中期的には、アジアは逆風に直面しています。まず、高齢化です。老年人口指数が15%から20%に上昇するまでにかかる年数を比べると、ヨーロッパは30年近く、アメリカは50年以上であるのに対し、フィリピンが15〜16年、シンガポールが5〜6年と、アジアで急速に高齢化が進むことが予想されます。アジアの新興市場国がその年数に達したときの所得水準はアメリカよりもかなり低く、豊かになる前に高齢化していくことを意味しています。人口動態の変化は将来の成長に大きな影響を与え、経常収支にも当然影響を与えます。
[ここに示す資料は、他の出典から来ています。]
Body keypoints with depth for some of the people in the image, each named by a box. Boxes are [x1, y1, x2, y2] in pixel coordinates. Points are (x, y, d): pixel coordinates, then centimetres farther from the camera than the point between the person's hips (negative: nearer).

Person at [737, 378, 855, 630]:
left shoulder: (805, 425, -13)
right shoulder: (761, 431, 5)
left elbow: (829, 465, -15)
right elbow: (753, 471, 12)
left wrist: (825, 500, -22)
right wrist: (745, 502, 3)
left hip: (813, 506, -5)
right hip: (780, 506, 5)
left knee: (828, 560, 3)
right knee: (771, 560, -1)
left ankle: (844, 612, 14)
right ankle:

アジアは今、世界の成長のエンジンとなっていますが、世界のリーダー諸国との所得のコンバージェンス(収斂)が滞っていることが大きな課題です。生産性の伸びが抑制されていることが、その大きな理由の1つです。

労働生産性に寄与する要素を分析する時に、研究開発や貿易に対する開放度、つまり輸出入が多い国々や、人的資本などを含めて対内直接投資が多い国々は生産性の伸びが大きいことが分かっています。ですから、保護主義のような内向的な政策が世界経済に広がると、アジアにおける生産性の向上にネガティブな影響を与えることになります。

政策提言

このように逆風と下振れリスクが存在する中では、金融、財政、構造政策による3方面からの政策的アプローチが引き続き有効です。また、バランスシートの脆弱性をしっかりと考慮し、必要な政策を取って経済成長のモメンタムを支える必要があります。さらに、短期的なリスクや人口動態が与える課題に対処し、各国が生産性を伸ばしていくことを積極的に考えなければなりません。
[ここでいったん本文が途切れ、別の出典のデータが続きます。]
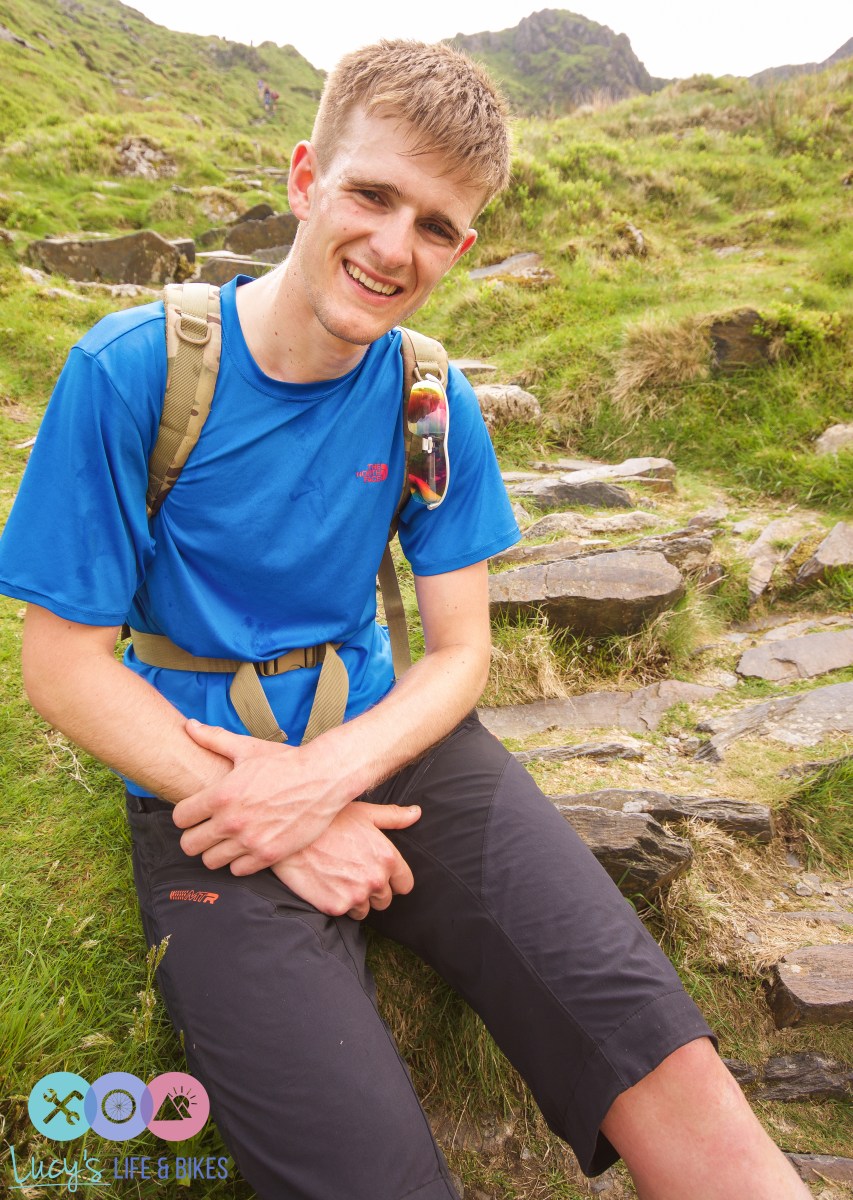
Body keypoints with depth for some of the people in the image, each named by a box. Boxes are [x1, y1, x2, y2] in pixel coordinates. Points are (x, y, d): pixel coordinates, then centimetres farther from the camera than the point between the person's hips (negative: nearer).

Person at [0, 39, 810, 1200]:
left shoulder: (435, 403, 0)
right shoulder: (129, 372, -10)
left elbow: (460, 652, 2)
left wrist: (330, 773, -17)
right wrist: (281, 817, -15)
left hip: (385, 741, 3)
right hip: (205, 777, -2)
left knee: (672, 1069, -12)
短期的なリスクに関しては、まず第1に急速なドル高に対処する必要があります。脆弱性を持つアジアの国々はマクロプルーデンスなどの枠組みをしっかりと強化し、システミックリスクを軽減する必要があります。また、為替の柔軟性を持たせることで、ドル高の局面でもある程度外生的な脆弱性を軽減することができます。IMFとしては、多国間協調を今後も維持するように訴えていく必要があると考えています。
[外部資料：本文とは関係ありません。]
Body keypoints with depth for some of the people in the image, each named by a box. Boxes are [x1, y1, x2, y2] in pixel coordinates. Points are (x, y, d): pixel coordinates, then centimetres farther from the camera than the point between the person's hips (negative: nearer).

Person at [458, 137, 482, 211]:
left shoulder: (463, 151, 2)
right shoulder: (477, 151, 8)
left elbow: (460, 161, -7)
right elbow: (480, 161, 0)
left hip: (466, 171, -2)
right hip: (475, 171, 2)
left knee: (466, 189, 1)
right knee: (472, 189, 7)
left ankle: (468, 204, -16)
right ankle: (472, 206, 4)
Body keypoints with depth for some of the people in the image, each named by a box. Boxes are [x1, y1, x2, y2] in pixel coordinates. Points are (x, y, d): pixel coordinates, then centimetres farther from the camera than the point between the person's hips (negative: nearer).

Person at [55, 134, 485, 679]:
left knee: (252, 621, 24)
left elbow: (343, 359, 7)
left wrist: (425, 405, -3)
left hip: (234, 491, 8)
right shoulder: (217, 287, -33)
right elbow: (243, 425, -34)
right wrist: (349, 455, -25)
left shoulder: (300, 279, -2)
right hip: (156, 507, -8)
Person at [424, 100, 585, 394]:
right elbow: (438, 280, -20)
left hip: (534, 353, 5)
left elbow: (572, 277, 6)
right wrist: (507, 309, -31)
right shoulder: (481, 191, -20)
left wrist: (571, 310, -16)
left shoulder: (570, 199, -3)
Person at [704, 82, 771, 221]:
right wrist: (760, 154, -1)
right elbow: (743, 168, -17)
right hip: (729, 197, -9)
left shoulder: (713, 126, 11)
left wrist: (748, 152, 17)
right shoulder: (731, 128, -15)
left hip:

並行して、労働市場と年金制度の構造改革を進め、高齢化が始まる前にマクロ経済政策を早期に調整することが必要となってきています。外生要因による追い風が弱まる中で、どのような政策を用いて生産性を引き上げるかを、各国が考えていく必要があります。

質疑応答

Q:

中国は豊かになる前に高齢化してしまっていますが、既にリスクの顕在化は起こっているのでしょうか。

A:

中国では2011年に労働年齢人口比率がピークに達し、製造業における労働賃金の上昇によって競争率が他のアジアの国々と比べて以前よりも低下してきているように見受けられます。今までの中国経済は、製造業や投資にずっと依存してきましたが、これからはサービス業や消費の伸びが中国経済の原動力になって行きます。そのような転換がスムーズに行われれば、マクロ経済におけるリスクもある程度軽減されると思います。中国における所得の不均衡も非常に大きな問題です。不均衡度が高い国では、経済成長の持続性にある程度のリスクがあると思われます。

Q:

所得のコンバージェンスは2000年のWTO発足以降、緩やかに進んできていると思っていたのですが、いかがでしょうか。

A:

過去20〜30年を見るとコンバージェンスがだいぶ進んできたように見える国もありますが、今後直線的に伸びていくかというと、政策的な要素を考慮すれば、その伸びしろが少ないのではないかという懸念を持っています。各国で必要な構造改革をしない限り、または必要な技術革新に対して積極的に投資していかない限り、生産性の伸びは限定的ではないかと思います。

この議事録はRIETI編集部の責任でまとめたものです。